**Job item**
Images are to be dropped, and the rest of the data reproduced exactly.

** Opening The input block **

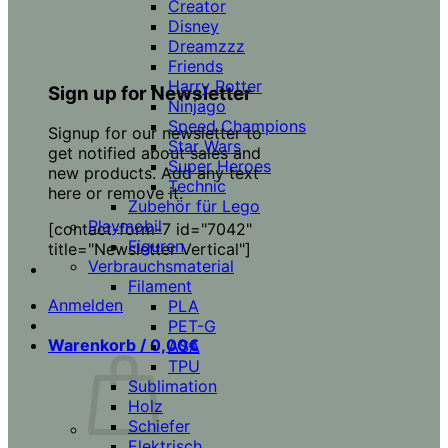
Creator
Disney
Dreamzzz
Friends
Harry Potter
Sign up for Newsletter
Ninjago
Speed Champions
Signup for our newsletter to
Star Wars
get notified about sales and
Super Heroes
new products. Add any text
Technic
here or remove it.
Zubehör für Lego
Playmobil
[contact-form-7 id="7042"
Figuren
title="Newsletter Vertical"]
Verbrauchsmaterial
Filament
Anmelden
PLA
PET-G
Warenkorb /
0,00
€
ASA
TPU
Sublimation
Holz
Schiefer
Elektrisch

** Closing The input block **

**Answer box**
Creator
Disney
Dreamzzz
Friends
Harry Potter
Sign up for Newsletter
Ninjago
Speed Champions
Signup for our newsletter to
Star Wars
get notified about sales and
Super Heroes
new products. Add any text
Technic
here or remove it.
Zubehör für Lego
Playmobil
[contact-form-7 id="7042"
Figuren
title="Newsletter Vertical"]
Verbrauchsmaterial
Filament
Anmelden
PLA
PET-G
Warenkorb /
0,00
€
ASA
TPU
Sublimation
Holz
Schiefer
Elektrisch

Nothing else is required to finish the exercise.